> **Data supplied**
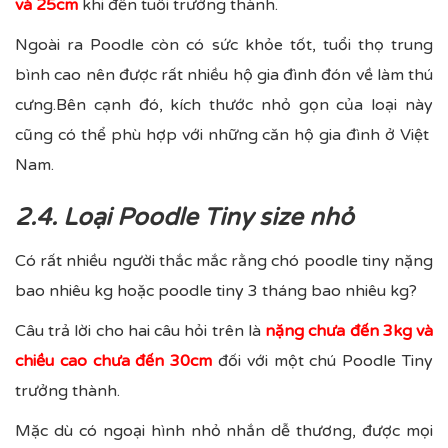
và 25cm
khi đến tuổi trưởng thành.
Ngoài ra Poodle còn có sức khỏe tốt, tuổi thọ trung
bình cao nên được rất nhiều hộ gia đình đón về làm thú
cưng.Bên cạnh đó, kích thước nhỏ gọn của loại này
cũng có thể phù hợp với những căn hộ gia đình ở Việt
Nam.
2.4. Loại Poodle Tiny size nhỏ
Có rất nhiều người thắc mắc rằng chó poodle tiny nặng
bao nhiêu kg hoặc poodle tiny 3 tháng bao nhiêu kg?
Câu trả lời cho hai câu hỏi trên là
nặng chưa đến 3kg và
chiều cao chưa đến 30cm
đối với một chú Poodle Tiny
trưởng thành.
Mặc dù có ngoại hình nhỏ nhắn dễ thương, được mọi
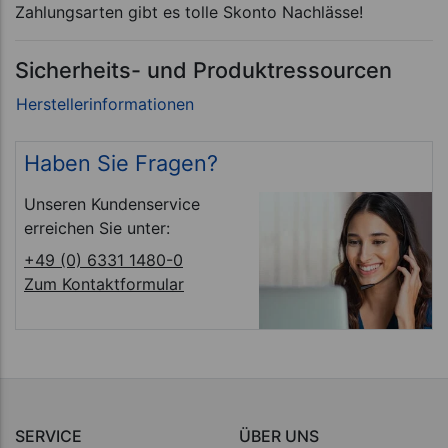
Zahlungsarten gibt es tolle Skonto Nachlässe!
Sicherheits- und Produktressourcen
Haben Sie Fragen?
Unseren Kundenservice
erreichen Sie unter:
+49 (0) 6331 1480-0
Zum Kontaktformular
SERVICE
ÜBER UNS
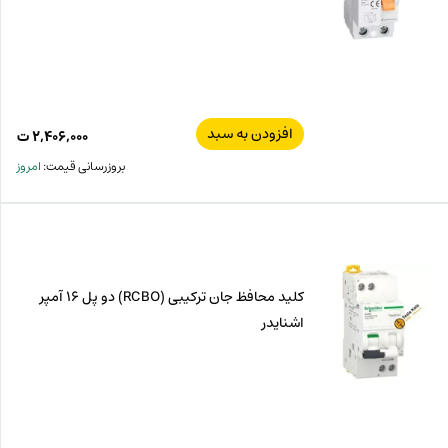
افزودن به سبد
۲,۴۰۶,۰۰۰
ت
بروزرسانی قیمت:
امروز
کلید محافظ جان ترکیبی (RCBO) دو پل 16 آمپر
اشنایدر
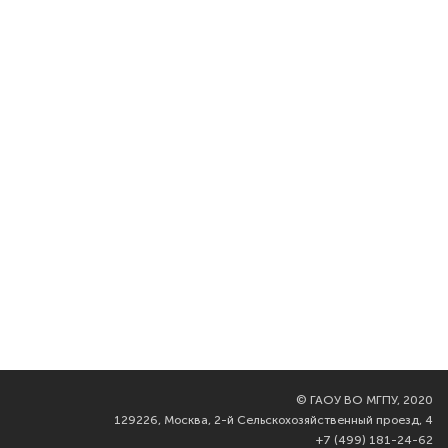
©
ГАОУ ВО МГПУ, 2020
129226, Москва, 2-й Сельскохозяйственный проезд, 4
+7 (499) 181-24-62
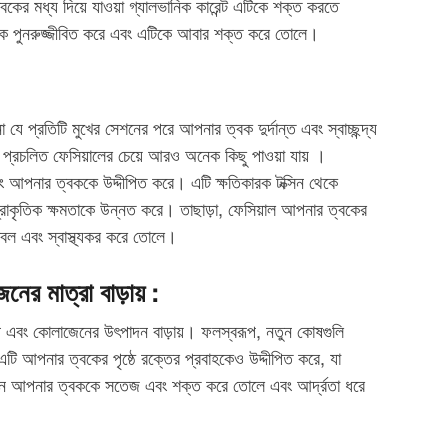
কের মধ্য দিয়ে যাওয়া গ্যালভানিক কারেন্ট এটিকে শক্ত করতে
কে পুনরুজ্জীবিত করে এবং এটিকে আবার শক্ত করে তোলে।
 প্রতিটি মুখের সেশনের পরে আপনার ত্বক দুর্দান্ত এবং স্বাচ্ছন্দ্য
প্রচলিত ফেসিয়ালের চেয়ে আরও অনেক কিছু পাওয়া যায় ।
বং আপনার ত্বককে উদ্দীপিত করে। এটি ক্ষতিকারক টক্সিন থেকে
রাকৃতিক ক্ষমতাকে উন্নত করে। তাছাড়া, ফেসিয়াল আপনার ত্বকের
্বল এবং স্বাস্থ্যকর করে তোলে।
নের মাত্রা বাড়ায় :
ষ এবং কোলাজেনের উৎপাদন বাড়ায়। ফলস্বরূপ, নতুন কোষগুলি
টি আপনার ত্বকের পৃষ্ঠে রক্তের প্রবাহকেও উদ্দীপিত করে, যা
িজেন আপনার ত্বককে সতেজ এবং শক্ত করে তোলে এবং আর্দ্রতা ধরে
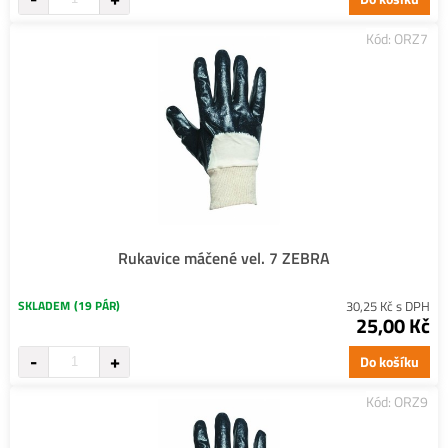
Kód: ORZ7
Rukavice máčené vel. 7 ZEBRA
SKLADEM
(19 PÁR)
30,25 Kč s DPH
25,00 Kč
Do košíku
Kód: ORZ9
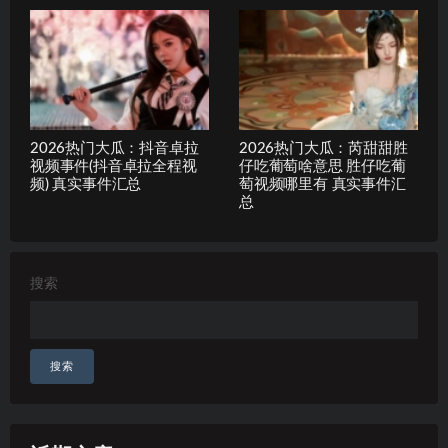
2026热门大瓜：抖音卓拉
2026热门大瓜：芮甜甜胜
视频事件(抖音卓拉全程视
仔吃葡萄啥意思 胜仔吃葡
频) 真实事件汇总
萄视频哪里有 真实事件汇
总
搜索
搜索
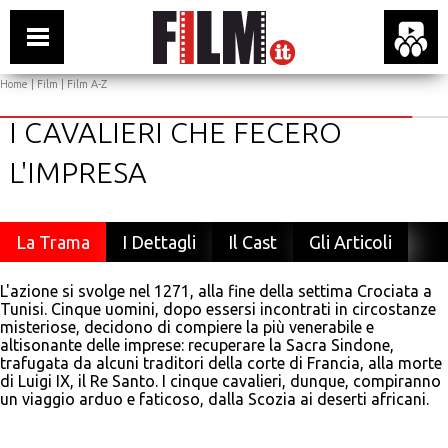
Home
|
Film
|
Film A-Z
I CAVALIERI CHE FECERO
L'IMPRESA
La Trama
I Dettagli
Il Cast
Gli Articoli
L'azione si svolge nel 1271, alla fine della settima Crociata a
Tunisi. Cinque uomini, dopo essersi incontrati in circostanze
misteriose, decidono di compiere la più venerabile e
altisonante delle imprese: recuperare la Sacra Sindone,
trafugata da alcuni traditori della corte di Francia, alla morte
di Luigi IX, il Re Santo. I cinque cavalieri, dunque, compiranno
un viaggio arduo e faticoso, dalla Scozia ai deserti africani.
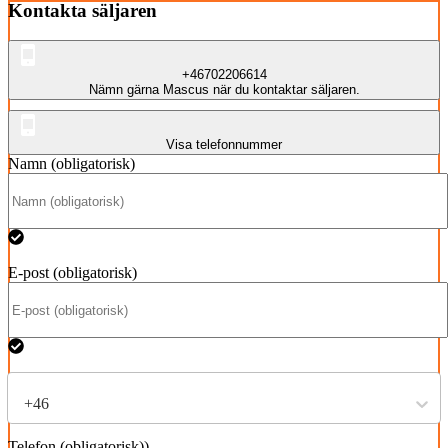
Kontakta säljaren
+46702206614
Nämn gärna Mascus när du kontaktar säljaren.
Visa telefonnummer
Namn (obligatorisk)
E-post (obligatorisk)
+46
Telefon (obligatorisk))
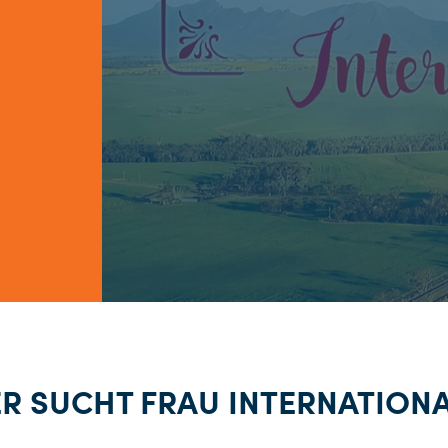
R SUCHT FRAU INTERNATION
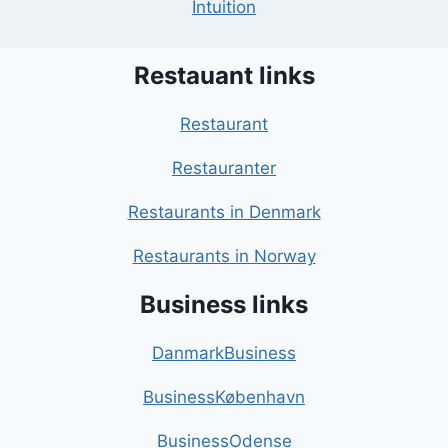
Intuition
Restauant links
Restaurant
Restauranter
Restaurants in Denmark
Restaurants in Norway
Business links
DanmarkBusiness
BusinessKøbenhavn
BusinessOdense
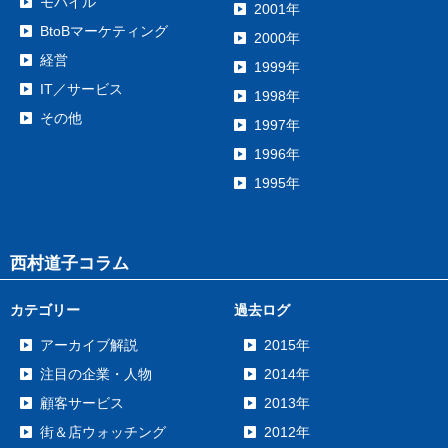
モバイル
2001年
BtoBマーケティング
2000年
経営
1999年
IT／サービス
1998年
その他
1997年
1996年
1995年
西村道子コラム
カテゴリー
過去ログ
アーカイブ解説
2015年
注目の企業・人物
2014年
顧客サービス
2013年
街＆店ウォッチング
2012年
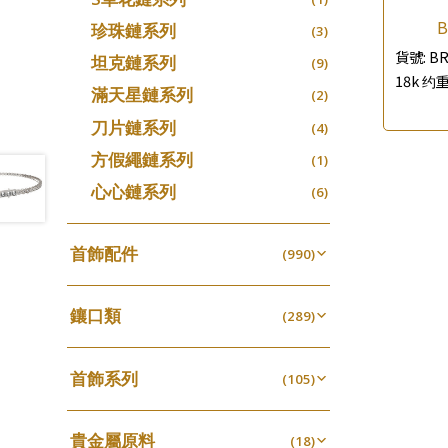
B
珍珠鏈系列
(3)
貨號:
BR
坦克鏈系列
(9)
18k 约重
滿天星鏈系列
(2)
刀片鏈系列
(4)
方假繩鏈系列
(1)
心心鏈系列
(6)
首飾配件
(990)
耳環類配件
(341)
鑲口類
卷迫系列
(289)
(13)
鏈類配件
(462)
四爪頭系列
螺絲迫系列
(20)
(15)
動感車花吊墜
(65)
其他類配件
首飾系列
(161)
六爪頭系列
(105)
梅花迫系列
(41)
(19)
調節珠系列
(23)
珠盤系列
手镯系列
(16)
車花片
(8)
平臺迫系列
(35)
(74)
珠類配件
(39)
生圈扣系列
(13)
貴金屬原料
袖口鈕系列
戒指系列
(18)
(7)
動感車花片
(8)
綫拍系列
(20)
(42)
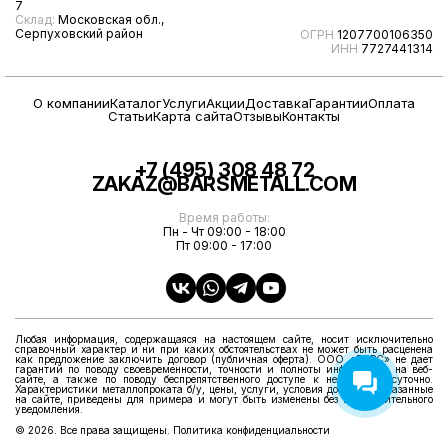
7
Склад:
Московская обл.,
Серпуховский район
ОГРН
1207700106350
ИНН
7727441314
О компании
Каталог
Услуги
Акции
Доставка
Гарантии
Оплата
Статьи
Карта сайта
Отзывы
Контакты
+7 (495) 308 48 72
ZAKAZ@BARSMETALL.COM
Время работы:
Пн - Чт 09:00 - 18:00
Пт 09:00 - 17:00
Любая информация, содержащаяся на настоящем сайте, носит исключительно
справочный характер и ни при каких обстоятельствах не может быть расценена
как предложение заключить договор (публичная оферта). ООО «БАРС» не дает
гарантий по поводу своевременности, точности и полноты информации на веб-
сайте, а также по поводу беспрепятственного доступе к нему круглосуточно.
Характеристики металлопроката б/у, цены, услуги, условия доставки, указанные
на сайте, приведены для примера и могут быть изменены без предварительного
уведомления.
© 2026. Все права защищены.
Политика конфиденциальности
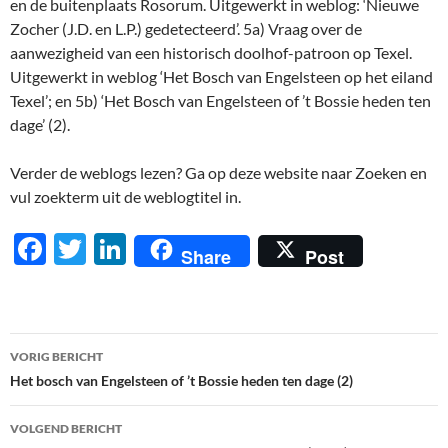
en de buitenplaats Rosorum. Uitgewerkt in weblog: ‘Nieuwe
Zocher (J.D. en L.P.) gedetecteerd’. 5a) Vraag over de
aanwezigheid van een historisch doolhof-patroon op Texel.
Uitgewerkt in weblog ‘Het Bosch van Engelsteen op het eiland
Texel’; en 5b) ‘Het Bosch van Engelsteen of ’t Bossie heden ten
dage’ (2).
Verder de weblogs lezen? Ga op deze website naar Zoeken en
vul zoekterm uit de weblogtitel in.
F
T
Li
Share
Post
ac
w
n
e
itt
k
b
er
e
Berichtnavigatie
VORIG BERICHT
o
dI
Het bosch van Engelsteen of ’t Bossie heden ten dage (2)
o
n
VOLGEND BERICHT
k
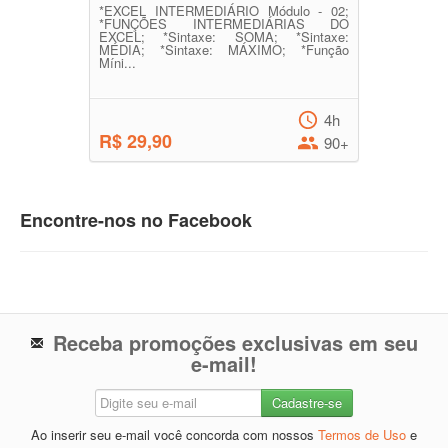
*EXCEL INTERMEDIÁRIO Módulo - 02;
*FUNÇÕES INTERMEDIÁRIAS DO
EXCEL; *Sintaxe: SOMA; *Sintaxe:
MÉDIA; *Sintaxe: MÁXIMO; *Função
Míni...
4h
R$ 29,90
90+
Encontre-nos no Facebook
Receba promoções exclusivas em seu
e-mail!
Ao inserir seu e-mail você concorda com nossos
Termos de Uso
e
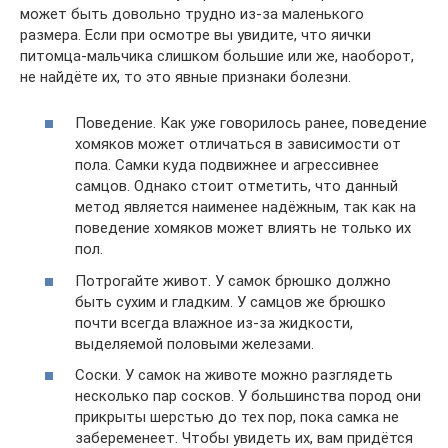
может быть довольно трудно из-за маленького
размера. Если при осмотре вы увидите, что яички
питомца-мальчика слишком большие или же, наоборот,
не найдёте их, то это явные признаки болезни.
Поведение. Как уже говорилось ранее, поведение
хомяков может отличаться в зависимости от
пола. Самки куда подвижнее и агрессивнее
самцов. Однако стоит отметить, что данный
метод является наименее надёжным, так как на
поведение хомяков может влиять не только их
пол.
Потрогайте живот. У самок брюшко должно
быть сухим и гладким. У самцов же брюшко
почти всегда влажное из-за жидкости,
выделяемой половыми железами.
Соски. У самок на животе можно разглядеть
несколько пар сосков. У большинства пород они
прикрыты шерстью до тех пор, пока самка не
забеременеет. Чтобы увидеть их, вам придётся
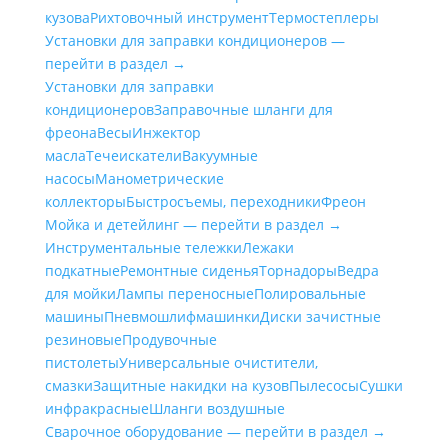
кузова
Рихтовочный инструмент
Термостеплеры
Установки для заправки кондиционеров —
перейти в раздел →
Установки для заправки
кондиционеров
Заправочные шланги для
фреона
Весы
Инжектор
масла
Течеискатели
Вакуумные
насосы
Манометрические
коллекторы
Быстросъемы, переходники
Фреон
Мойка и детейлинг — перейти в раздел →
Инструментальные тележки
Лежаки
подкатные
Ремонтные сиденья
Торнадоры
Ведра
для мойки
Лампы переносные
Полировальные
машины
Пневмошлифмашинки
Диски зачистные
резиновые
Продувочные
пистолеты
Универсальные очистители,
смазки
Защитные накидки на кузов
Пылесосы
Сушки
инфракрасные
Шланги воздушные
Сварочное оборудование — перейти в раздел →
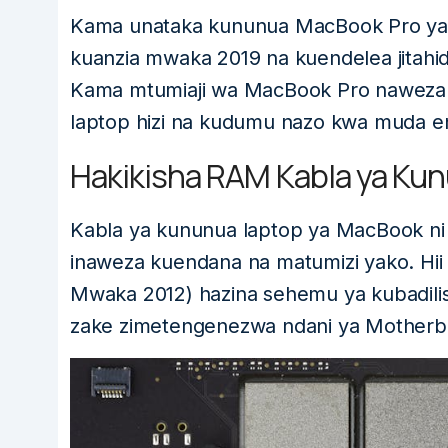
Kama unataka kununua MacBook Pro ya 
kuanzia mwaka 2019 na kuendelea jitah
Kama mtumiaji wa MacBook Pro naweza k
laptop hizi na kudumu nazo kwa muda en
Hakikisha RAM Kabla ya Ku
Kabla ya kununua laptop ya MacBook ni
inaweza kuendana na matumizi yako. Hii
Mwaka 2012) hazina sehemu ya kubadili
zake zimetengenezwa ndani ya Motherb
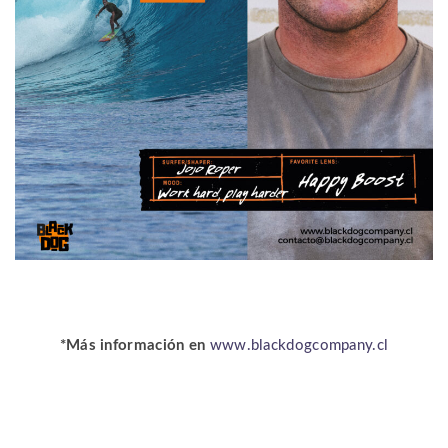
*Más información en
www.blackdogcompany.cl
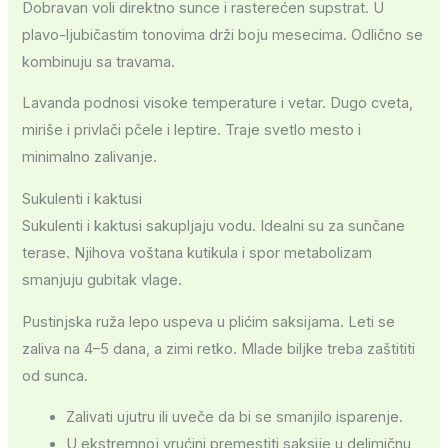
Dobravan voli direktno sunce i rasterećen supstrat. U
plavo-ljubičastim tonovima drži boju mesecima. Odlično se
kombinuju sa travama.
Lavanda podnosi visoke temperature i vetar. Dugo cveta,
miriše i privlači pčele i leptire. Traje svetlo mesto i
minimalno zalivanje.
Sukulenti i kaktusi
Sukulenti i kaktusi sakupljaju vodu. Idealni su za sunčane
terase. Njihova voštana kutikula i spor metabolizam
smanjuju gubitak vlage.
Pustinjska ruža lepo uspeva u plićim saksijama. Leti se
zaliva na 4–5 dana, a zimi retko. Mlade biljke treba zaštititi
od sunca.
Zalivati ujutru ili uveče da bi se smanjilo isparenje.
U ekstremnoj vrućini premestiti saksije u delimičnu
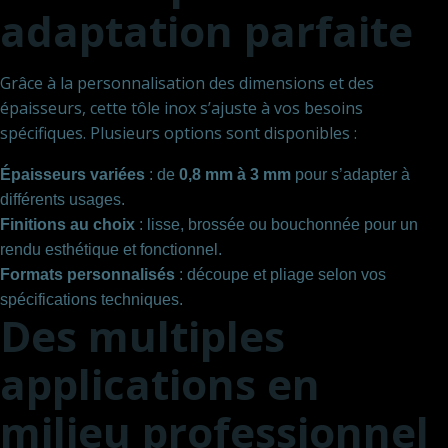
adaptation parfaite
Grâce à la personnalisation des dimensions et des
épaisseurs, cette tôle inox s’ajuste à vos besoins
spécifiques. Plusieurs options sont disponibles :
Épaisseurs variées
: de
0,8 mm à 3 mm
pour s’adapter à
différents usages.
Finitions au choix
: lisse, brossée ou bouchonnée pour un
rendu esthétique et fonctionnel.
Formats personnalisés
: découpe et pliage selon vos
spécifications techniques.
Des multiples
applications en
milieu professionnel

> **Exercise**
Write out the lines from the one containing "может быть довольно трудно из-за маленького" through the one containing "метод является наименее надёжным, так как на", both included, with no change.

> **Solution for this exercise**
может быть довольно трудно из-за маленького
размера. Если при осмотре вы увидите, что яички
питомца-мальчика слишком большие или же, наоборот,
не найдёте их, то это явные признаки болезни.
Поведение. Как уже говорилось ранее, поведение
хомяков может отличаться в зависимости от
пола. Самки куда подвижнее и агрессивнее
самцов. Однако стоит отметить, что данный
метод является наименее надёжным, так как на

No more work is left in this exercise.